Po homilii obecni w świątyni małżonkowie swoje przyrzeczenia złożone w dniu ślubu.
Na zakończenie Mszy św. biskup ordynariusz nadał tytuł „Protektor Vitae” małżeństwu Jadwidze i Robertowi Zynwalom ze Stalowej Woli za długoletni wkład w propagowanie poszanowania człowieka, jako wielkiego daru Boga.
Po Mszy św. dalszą cześć spotkania, która miała miejsce w budynku Szkoły Podstawowej, poprowadził ks. Tomasz Cuber, dyrektor Wydziału Duszpasterstwa i Rodziny. Odbyła się tam promocja książki napisanej przez ks. prał. Czesława Murawskiego o ćwierćwieczu działalności Katolickiego Stowarzyszenia Rodzin Katolickich Diecezji Sandomierskiej. – Moim zamierzeniem było ukazanie wspólnego działania katolików z naszej diecezji na rzecz rodziny, propagowania jej praw oraz obrony przed zagrożeniami. Po drugie, minione lata działania stowarzyszenia są wspaniałym świadectwem, jak wiele można zdziałać wspólnie, w grupie, w stowarzyszeniu – podkreśla ks. Czesław Murawski, autor książki i długoletni diecezjalny asystent stowarzyszenia.

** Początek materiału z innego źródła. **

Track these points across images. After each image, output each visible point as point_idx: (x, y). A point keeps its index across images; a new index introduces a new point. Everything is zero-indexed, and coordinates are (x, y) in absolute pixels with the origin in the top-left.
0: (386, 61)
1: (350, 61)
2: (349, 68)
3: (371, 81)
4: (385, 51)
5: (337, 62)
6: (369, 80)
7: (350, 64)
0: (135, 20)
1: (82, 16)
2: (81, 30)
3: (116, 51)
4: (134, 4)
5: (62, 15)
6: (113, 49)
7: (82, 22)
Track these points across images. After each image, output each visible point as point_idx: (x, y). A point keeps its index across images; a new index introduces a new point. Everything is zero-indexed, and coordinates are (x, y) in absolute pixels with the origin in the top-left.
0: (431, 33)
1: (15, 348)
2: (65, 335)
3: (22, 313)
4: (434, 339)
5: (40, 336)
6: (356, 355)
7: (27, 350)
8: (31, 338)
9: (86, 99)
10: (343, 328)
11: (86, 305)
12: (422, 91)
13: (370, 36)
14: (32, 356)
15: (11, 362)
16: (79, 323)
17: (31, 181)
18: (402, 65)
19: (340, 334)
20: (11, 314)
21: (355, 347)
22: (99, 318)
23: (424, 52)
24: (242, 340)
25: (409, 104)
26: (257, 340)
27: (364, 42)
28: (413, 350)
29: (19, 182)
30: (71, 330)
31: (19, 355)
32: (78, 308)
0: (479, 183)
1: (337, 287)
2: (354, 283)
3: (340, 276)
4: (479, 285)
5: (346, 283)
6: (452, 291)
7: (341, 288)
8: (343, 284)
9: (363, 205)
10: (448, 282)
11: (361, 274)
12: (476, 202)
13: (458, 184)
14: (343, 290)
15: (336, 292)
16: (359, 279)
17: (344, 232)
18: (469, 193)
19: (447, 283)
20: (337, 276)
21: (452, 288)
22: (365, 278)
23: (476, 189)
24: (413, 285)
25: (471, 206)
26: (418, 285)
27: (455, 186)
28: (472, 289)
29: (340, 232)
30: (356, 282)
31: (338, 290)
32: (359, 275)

Następnie poszczególne grupy i stowarzyszenia spotkały się w swoim gronie na świątecznym opłatku. Wręczono także 60 parom małżeńskim misję kanoniczną do prowadzenia spotkań w ramach kursów przedmałżeńskich oraz rozstrzygnięto konkurs „Rodzinne pielgrzymowanie”.